Many years ago, in the 1970s, I produced hundreds of local television shows in New York City that were similar to what Regis and Kelly and The View are now - morning programs aimed primarily at women which, over time, covered a wide variety of topics.
One of my favorite guests, when family issues were being discussed, was Eda LeShan. She was a family counselor who had once hosted a show on PBS titled How Do Your Children Grow?. She also wrote books, many of which are still available.
Eda opened one of those books with what she and I referred to as "The Lobster Story," which became, the more we talked about it, one of the important ideas we held about how we each chose to live. Here's the story:
One evening, Eda found herself at a formal dinner party, the kind where seats at the table are assigned with place cards. Following the cocktail hour, as Eda was settling herself in her chair, she realized her dinner partner was an oceanographer. "Oh, damn," Eda said to herself. "What am I ever going to find to talk about with this man?"

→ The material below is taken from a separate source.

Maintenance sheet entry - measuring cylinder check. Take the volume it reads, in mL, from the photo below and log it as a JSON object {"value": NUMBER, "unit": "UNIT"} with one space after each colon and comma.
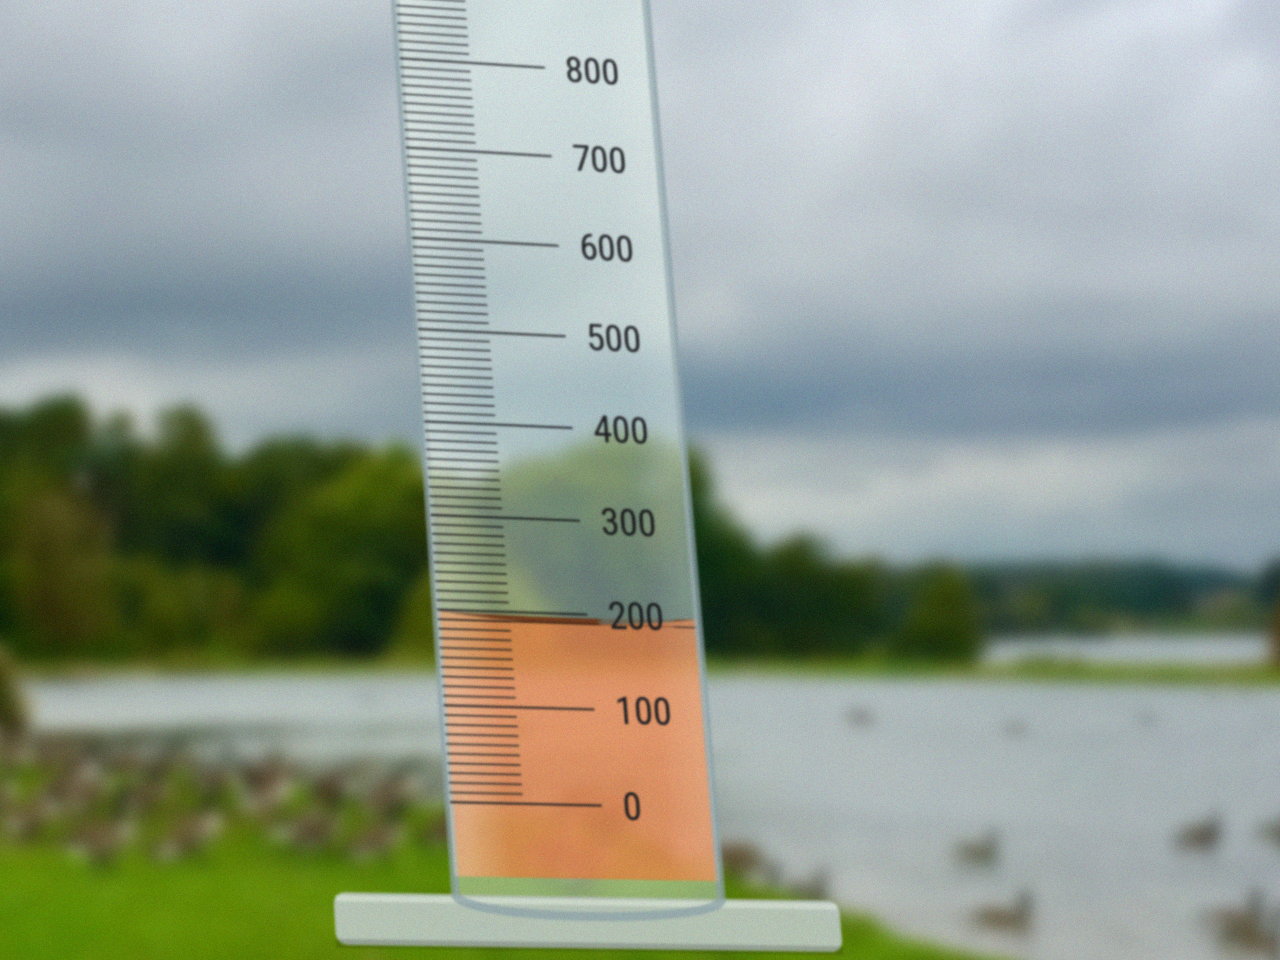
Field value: {"value": 190, "unit": "mL"}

As the thought was running through her head, the man said, "Mrs. LeShan, I'll be bet you think we don't have anything in common. Let me tell you about the lobster.

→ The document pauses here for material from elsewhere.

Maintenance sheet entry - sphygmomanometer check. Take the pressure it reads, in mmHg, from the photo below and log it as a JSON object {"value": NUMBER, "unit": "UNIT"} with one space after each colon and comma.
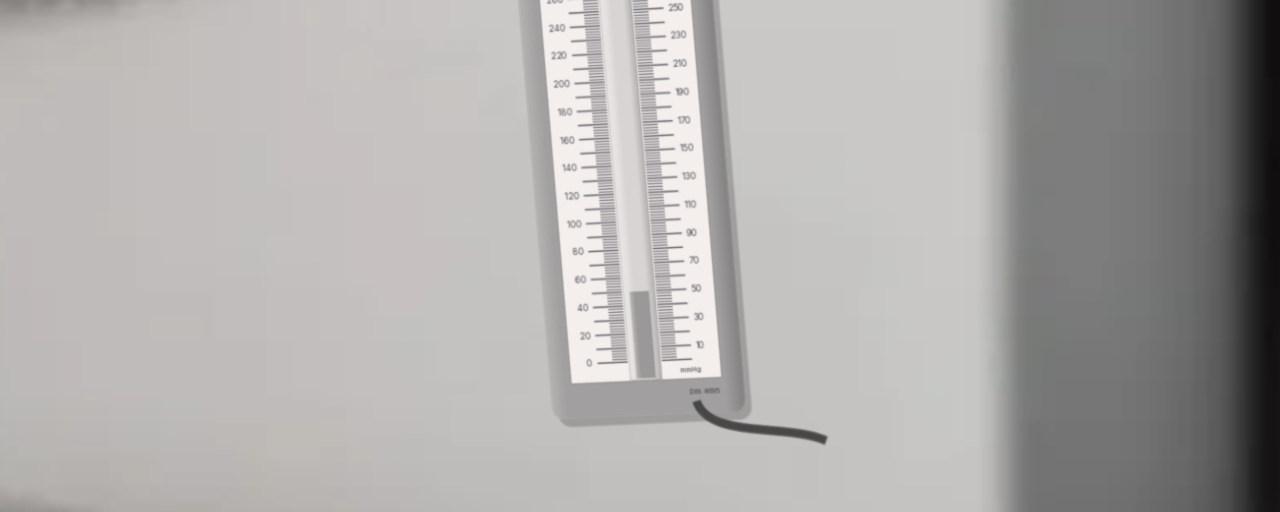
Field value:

"Every year, a lobster molts," the man continued. "It takes 72 hours for a new shell to form and harden, and during those three days, the lobster is the most vulnerable it can be. But, Mrs. LeShan, a lobster can't grow without making itself vulnerable."
Lobsters. People. No difference to Eda, after that story, in terms of vulnerability. She and her dinner companion had a sensational conversation that evening over good food and wine.

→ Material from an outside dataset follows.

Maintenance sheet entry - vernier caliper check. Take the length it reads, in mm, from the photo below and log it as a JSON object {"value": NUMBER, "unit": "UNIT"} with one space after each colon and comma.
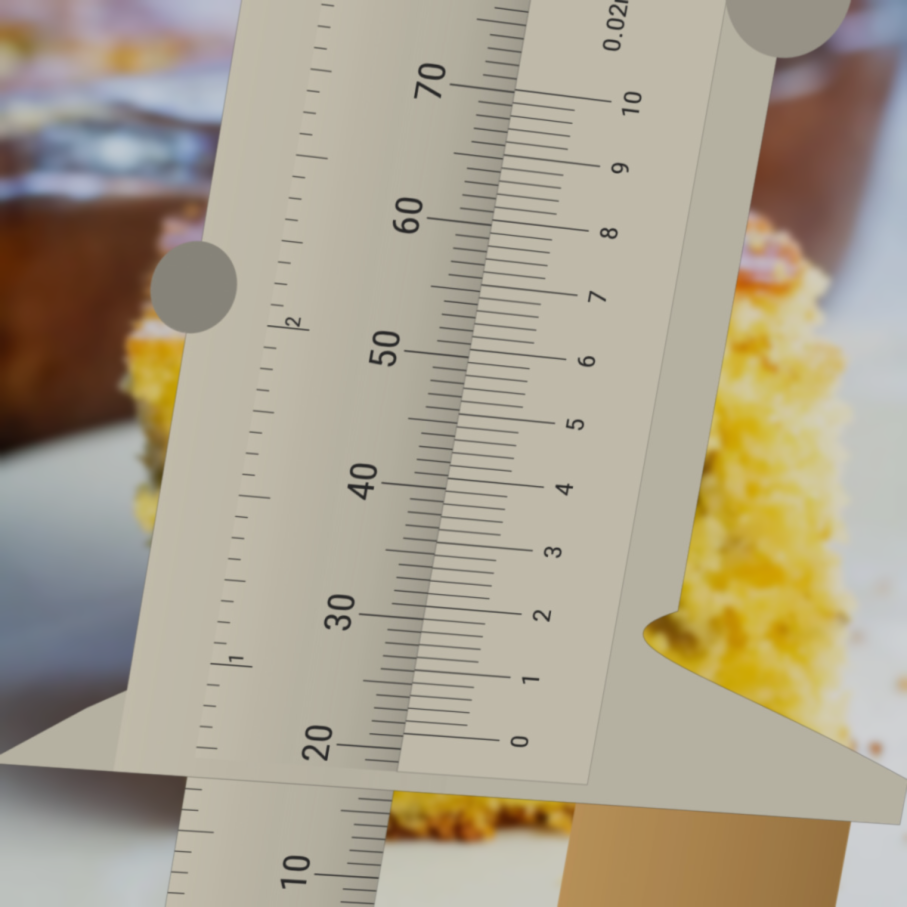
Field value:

Eda and I came to believe that if we went for longer than a year or so without a crisis to overcome in our lives, we were not being challenged enough to continue growing.
In those days, I thought of "crisis" as always negative. If like me, you spent the majority of adulthood as a single woman, a crisis often involved a man - or lack of one. Other times it might be a difficult boss. Or being unemployed for a time. Or lacking confidence in one's ability to succeed in a new endeavor. Or the death of someone close.
Each of those events happened to me, some more than once, and they left me bereft for a time. But I never came out the other side of a difficult period without having gained a deeper understanding about myself, about another person, about life in general. So much so, that I came to rely on Eda's and my belief that one should have a crisis at least once a year and if too much time went by without one, I began to watch for something to overcome. It doesn't really work that way, but it's good to be on the lookout.
In recent years, I've come to see that the nature of the event that triggers some self- or life-examination doesn't need to be either a crisis or negative. Reading a new idea in a book, magazine, blog or in a movie - if it is original or striking enough (sometimes only its phrasing) - can set me on a new thought path and realization that I have changed in some manner.
For several weeks, I've been mulling a phrase from a statement made by Ang Lee, the director of Brokeback Mountain: "...the power of movies to change the way we're thinking..." which led me to consider how the power of blogging has changed the way I think (more on that some other time) in quiet, but dramatic ways. Who I am has been altered during two years of blogging, something I could not imagine when I began TGB.
And that thought, of course, led me back to Eda, who died in 2002, and how much I wish I could tell her what The Lobster Story, adapted to my later years, continues to mean to me.